Bob Foyers
- Foyer in 1895

Personal information
- Date of birth: 22 June 1868
- Place of birth: Hamilton, Scotland
- Date of death: 16 August 1942 (aged 74)
- Place of death: Glasgow, Scotland
- Position(s): Full-back

Youth career
- Hamilton Palace Colliery

Senior career*
- Years: Team / Apps / (Gls)
- Burnbank Swifts
- 1890–1891: Heart of Midlothian / 1 / (0)
- 1891–1895: St Bernard's / 23 / (1)
- 1895–1897: Newcastle United / 34 / (0)
- 1897: St Bernard's / 0 / (0)
- 1897–1898: Clyde / 4 / (0)
- 1901: Hamilton Academical / 2 / (0)

International career
- 1892: Scottish Alliance XI / 1 / (0)
- 1893–1894: Scotland / 2 / (0)

= Bob Foyers =

Scottish footballer

Robert Foyers (22 June 1868 – 16 August 1942) was a Scottish footballer who played as a full-back. He played professionally for various clubs in Scotland and for Newcastle United in England, and was capped for Scotland at Junior and Senior levels.

==Career==
Born in Hamilton, Foyers joined local Junior side Burnbank Swifts from Palace Colliery and won back to back Scottish Junior Cup titles in 1889 and 1890. He was also one of four Swifts players to play in the first ever Scottish Junior international fixture against England on 11 May 1889.
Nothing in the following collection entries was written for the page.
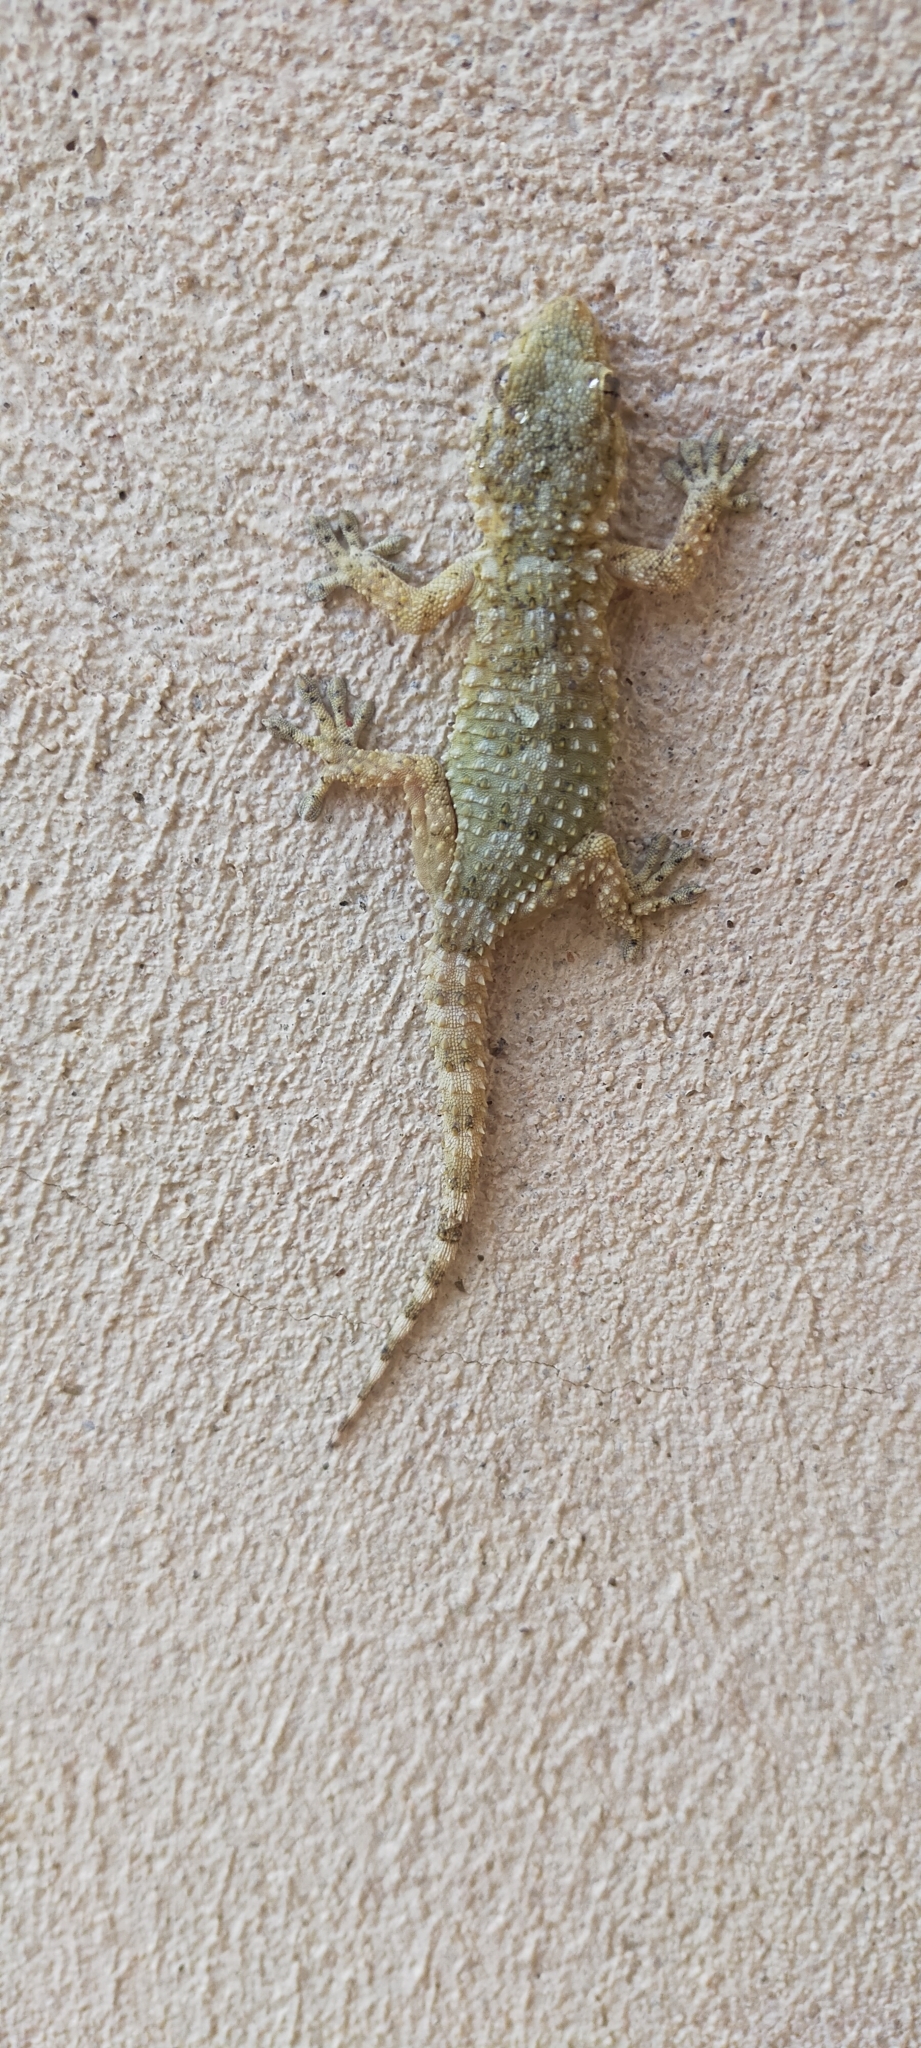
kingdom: Animalia
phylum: Chordata
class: Squamata
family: Phyllodactylidae
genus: Tarentola
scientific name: Tarentola mauritanica
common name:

After initially stepping up to Edinburgh club Heart of Midlothian in 1890, it was after switching to St Bernard's that Foyers' form earned him firstly a representative appearance for the Scottish Football Alliance XI against the rival Scottish Football League in 1892, followed by two caps for Scotland, both against Wales, in 1893 and 1894. He also lifted the Scottish Cup as St Bernard's defeated Renton in the 1894–95 final.

Foyers signed for Newcastle United in 1895 for a fee of £100 and was appointed club captain, but was disciplined for off-field behaviour and left soon afterwards. He returned to St Bernard's in 1897 before ending his career with short spells at Clyde and Hamilton Academical.

A mechanical engineer to trade, Foyers died in August 1942 at the age of 74.